The solution was to construct an addition on the 1970s-era Goldman School building, and renovate the existing space such that the clinical footprint grew by nearly 50 percent and the instructional footprint by 30 percent, but the office footprint grew by only 4 percent. The enrollment and staffing remained essentially unchanged, but there were significant gains in capability, accompanied by a shift away from offices dispersed throughout the building in favor of targeted proximity to encourage collaboration. Dedicated seating in an open office environment is located along the perimeter of the addition, with enclosed offices sized to permit small-group collaboration. The offices “belong” to the department chairs but are available to anyone when they’re unoccupied.

New clinical faculty spaces immediately adjacent to the doctoral clinics allow part-time faculty supervising students in the dental clinic to have touchdown space and group collaborative space, and to meet with students to discuss treatment plans, obviating the need for those ad hoc consultations in the hallway.

Process Matters

These solutions do not begin or end with the design of the building. Space planning cannot happen in a vacuum; instead it must align with an institutional strategy and business model that has buy-in from leadership as well as the future occupants. To achieve the occupant buy-in, a solid change management strategy is imperative, preferably one that explores the inter-relationships between activities, work streams, and expected deliverables. Follow-up with post-occupancy studies is important to gauge the success of the design.

“Great design isn’t enough to solve the problem,” says Johnson. “It is easy for us to conceive of and implement visionary spaces, but that doesn’t mean that people will accept them and culturally adapt to them.”
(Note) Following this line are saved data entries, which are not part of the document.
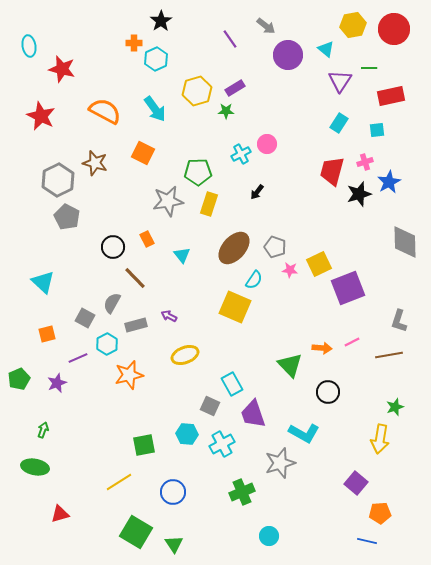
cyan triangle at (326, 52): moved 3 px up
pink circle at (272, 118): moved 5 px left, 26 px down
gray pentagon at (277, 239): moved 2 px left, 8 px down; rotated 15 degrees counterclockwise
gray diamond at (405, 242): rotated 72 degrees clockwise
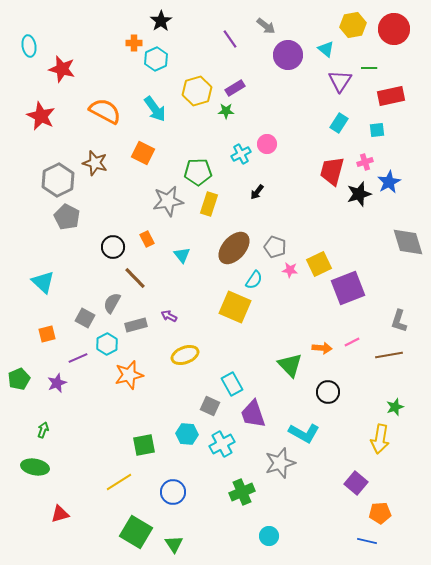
gray diamond at (405, 242): moved 3 px right; rotated 16 degrees counterclockwise
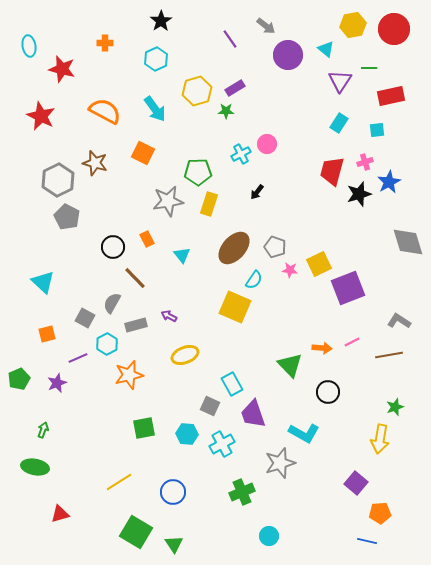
orange cross at (134, 43): moved 29 px left
gray L-shape at (399, 321): rotated 105 degrees clockwise
green square at (144, 445): moved 17 px up
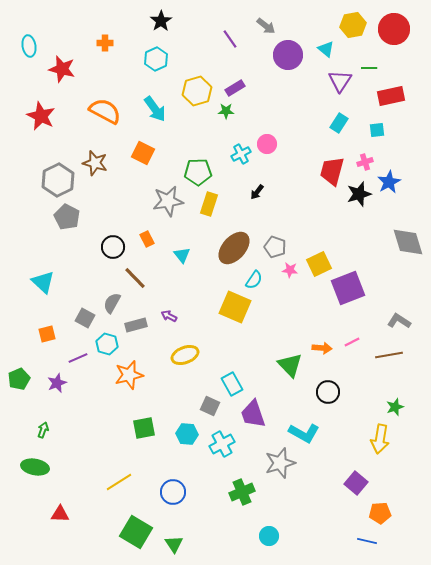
cyan hexagon at (107, 344): rotated 15 degrees counterclockwise
red triangle at (60, 514): rotated 18 degrees clockwise
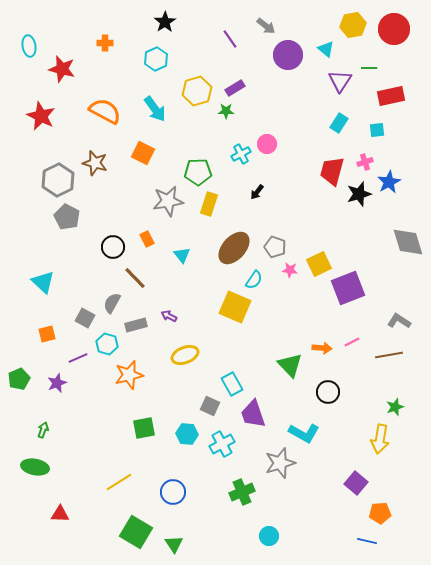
black star at (161, 21): moved 4 px right, 1 px down
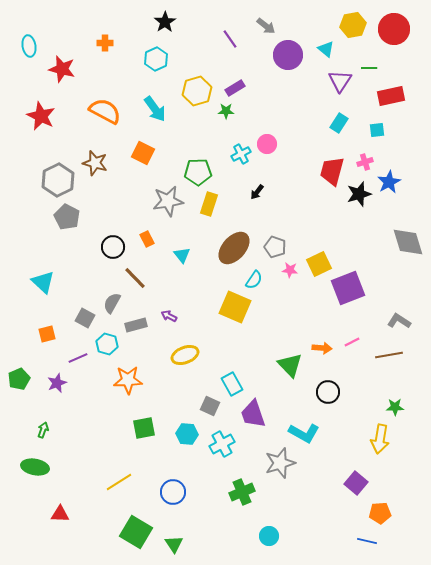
orange star at (129, 375): moved 1 px left, 5 px down; rotated 12 degrees clockwise
green star at (395, 407): rotated 18 degrees clockwise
About four years ago, University of the Pacific renovated a former bank building to house its schools of dentistry, audiology, and food and nutrition science. A decision was made to take advantage of the large open floorplates and abandon the traditional faculty offices that had been the standard at the former location of the Dugoni School of Dentistry, moving instead to a completely open setting, with assigned cubicles of partial-height, glass-clad partitions. About 15 percent of the floorplate is dedicated six-to-eight-person collaboration space that is enclosed and relatively fixed in the type of technology and furnishings. It is not flexible enough to be easily reconfigured.
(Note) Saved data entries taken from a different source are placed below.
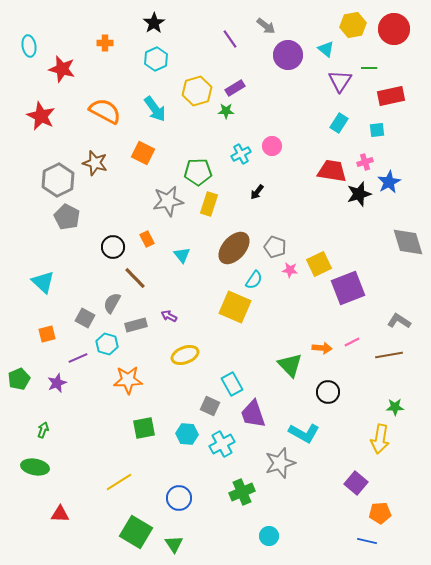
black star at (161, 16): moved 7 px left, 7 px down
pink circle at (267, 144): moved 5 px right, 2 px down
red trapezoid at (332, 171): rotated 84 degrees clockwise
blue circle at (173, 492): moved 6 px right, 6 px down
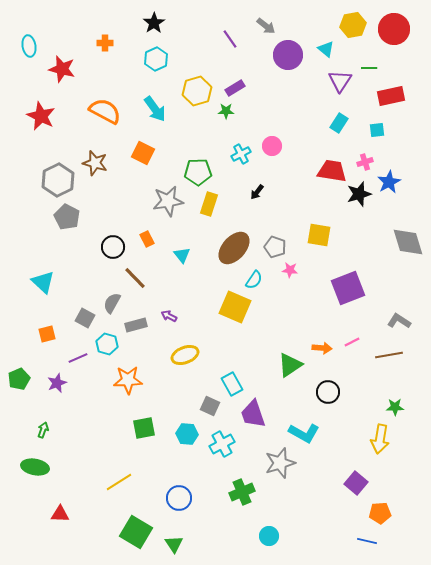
yellow square at (319, 264): moved 29 px up; rotated 35 degrees clockwise
green triangle at (290, 365): rotated 40 degrees clockwise
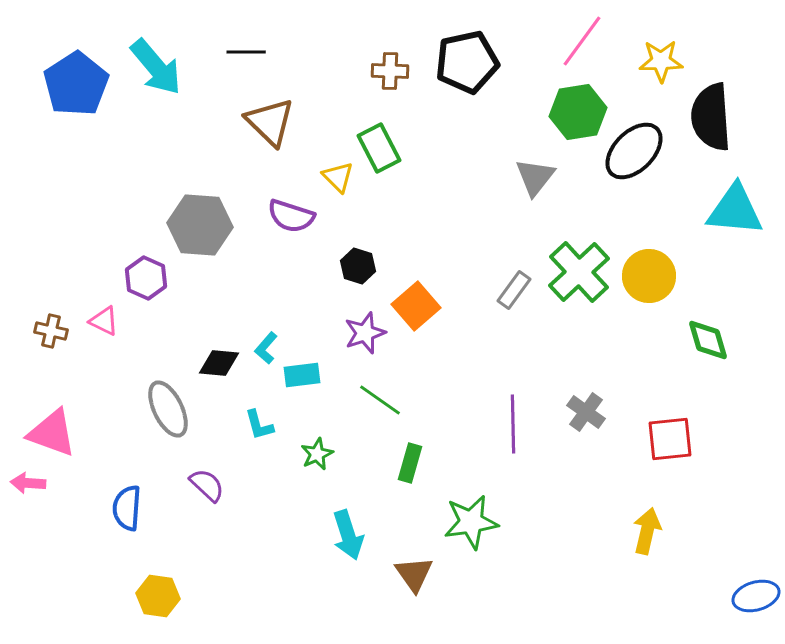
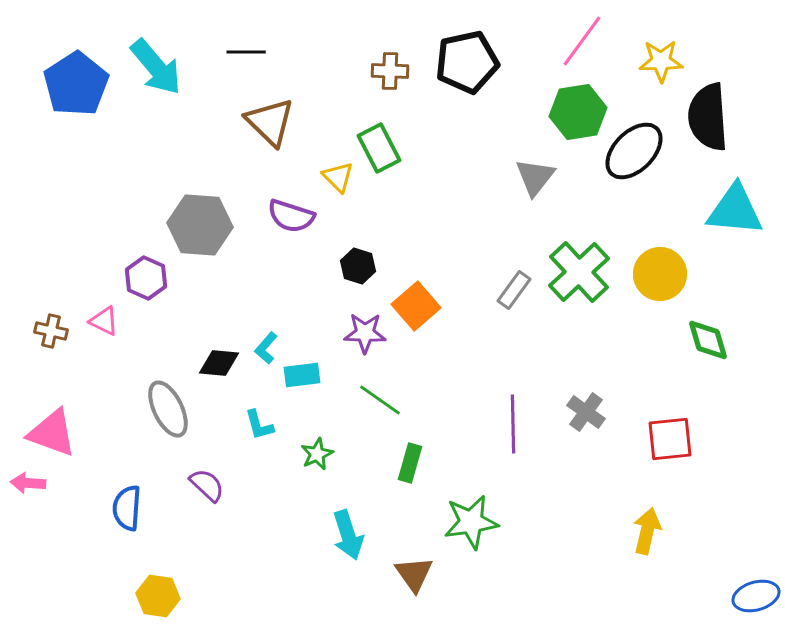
black semicircle at (711, 117): moved 3 px left
yellow circle at (649, 276): moved 11 px right, 2 px up
purple star at (365, 333): rotated 21 degrees clockwise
“This is an example where a thorough change management process would have helped better facilitate the transition from closed to open,” says Purdy. “It was a decision that was made by the leadership of the school of dentistry. More recently, it has been acknowledged that it was not quite the right ecosystem, that about 10 or 15 percent of the faculty and college leadership should be in enclosed spaces because of the work they do.”

“It was a bold direction, but it did not directly align with their culture as the faculty transitioned to the new space,” he says. “There is now consideration being given to creating more enclosed offices to provide a better mix of spaces.”

At the University of Cincinnati, on the other hand, the perceptions of the faculty helped shape the project from the outset, allowing for a relaxation of the initial plan to convert to 100 percent open offices.

One element of success on the Boston University project was the use of mock-ups to give faculty the opportunity to familiarize themselves with a new space paradigm.

“That provides the opportunity to test these things like privacy and simulate an office encounter, just like clinical simulation learning,” says Johnson. “The empirical nature of design is something that we are coming back around to. It is not predictive, but we can begin to test people’s reactions in these settings. Change management is a discipline; it is a distinct process, and it really is the key to success in these academic transformations.”